■ **DOCUMENT SECTION**

_____

# second marriage information



## southbound (Oct 31, 2010)

Does anyone know of any good articles or other sources about the success of second marriages. I've read that second marriages have a higher divorce rate than first marriages and aren't necessarily happier. Everyone here, however, in the "Do you regret your divorce" thread seems happy with their second marriage. I wonder if it depends on a lot of factors like;

- how long you were married: Discovering you made a mistake after two years as opposed to 20 years.
- divorce because your looking for greener grass as opposed to real reasons like abuse.


----------



## TotoWeRNotInKansasAnymore (Apr 7, 2011)

Hmmm?????? I definitely behave more prudently towards relationships since my divorce. However, I have seen many individuals who jump in hastily and blindly because they are lonely.


----------



## skinman (Nov 5, 2008)

I heard that the rate of divorce among secong marriages is close to 50% even higher for 3rd marriages.. I was married for almost 16 years when she decided the grass was greener elsewhere.. Since then I have met a wonderful lady and being divorced twice already I am not rushing into number 3


----------



## Jellybeans (Mar 8, 2011)

^ Smart man.  

I guess it depends on the couple. Some folks go on to have a better 2nd marriage, others don't. All depends on the relationship and the folks involved.

I am still young (30) and hopefully have a lot of life left in me and recently divorced but I am really not sure it is something I would do again. Sure, it'd be nice to have a LTR again but I'm not sure marriage is the 'be all/end all' I once thought it was. It does not hold the same significance it did for me in the past. If that makes sense.


----------



## COGypsy (Aug 12, 2010)

Jellybeans said:


> ^ Smart man.
> 
> I guess it depends on the couple. Some folks go on to have a better 2nd marriage, others don't. All depends on the relationship and the folks involved.
> 
> I am still young (30) and hopefully have a lot of life left in me and recently divorced but I am really not sure it is something I would do again. Sure, it'd be nice to have a LTR again but I'm not sure marriage is the 'be all/end all' I once thought it was. It does not hold the same significance it did for me in the past. If that makes sense.


I think that totally makes sense, especially for women. I'm not sure about men. But it's always seemed to me that there are a couple of points in our lives where marriage is "expected" or that it's assumed to be the next thing on the List of Life. You know...High School, College, Wedding, Start Career, Knock-Out-Some-Kids-And-A-Minivan, Back to Career.... Marriage as an achievement gets built up sometimes more than marriage as consummation of the relationship. I think that sometimes leads to a lot of the "starter marriages" you see now. But that's just one of the theories that rattles around in my head sometimes 

As far as the success rate for second marriages, I think you can find any story or statistic you look for. Here's a perfect example: my mother is on her second marriage, she and my stepdad have been together for 18 or 19 years now, married for about 12 of those. My stepfather is on his 6th marriage to his 5th wife (he married my stepbrothers' mother twice--clearly not a great success rate for a second marriage there!). You can argue any side you want for the success of second (+) marriages looking at the two of them....

_____

■ **PROVIDED MATERIAL**
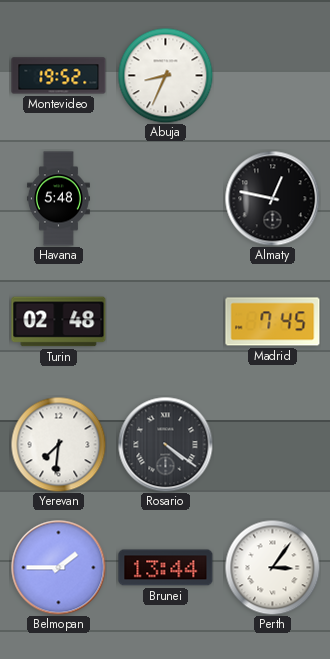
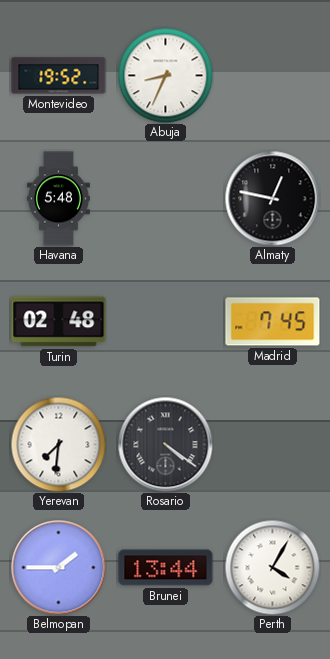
Perth: 3:06 -> 4:05
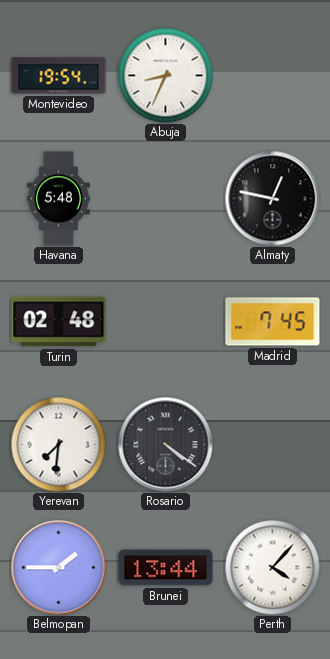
Montevideo: 19:52 -> 19:54
Perth: 4:05 -> 4:07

_____

■ **GOAL 1**
In the thread on second marriages, why does COGypsy say you can argue any side about second marriages by looking at the mother and stepfather? Answer in one to three sentences.
■ **GOAL 2**
Answer briefly from the thread on second marriages, one line each:
(a) What two things has southbound read about second marriages compared with first marriages?
(b) How long was skinman married before the spouse decided the grass was greener elsewhere?
(c) What age does Jellybeans give?
Answer from the thread on second marriages alone, not from the material.

■ **CORRECT ANSWER 1**
The mother's second marriage has lasted: the couple has been together 18 or 19 years and married for about 12 of them. The stepfather, however, is on his 6th marriage to his 5th wife, having married the stepbrothers' mother twice. The same couple can therefore support either view.

■ **CORRECT ANSWER 2**
(a) They have a higher divorce rate and aren't necessarily happier.
(b) Almost 16 years.
(c) 30.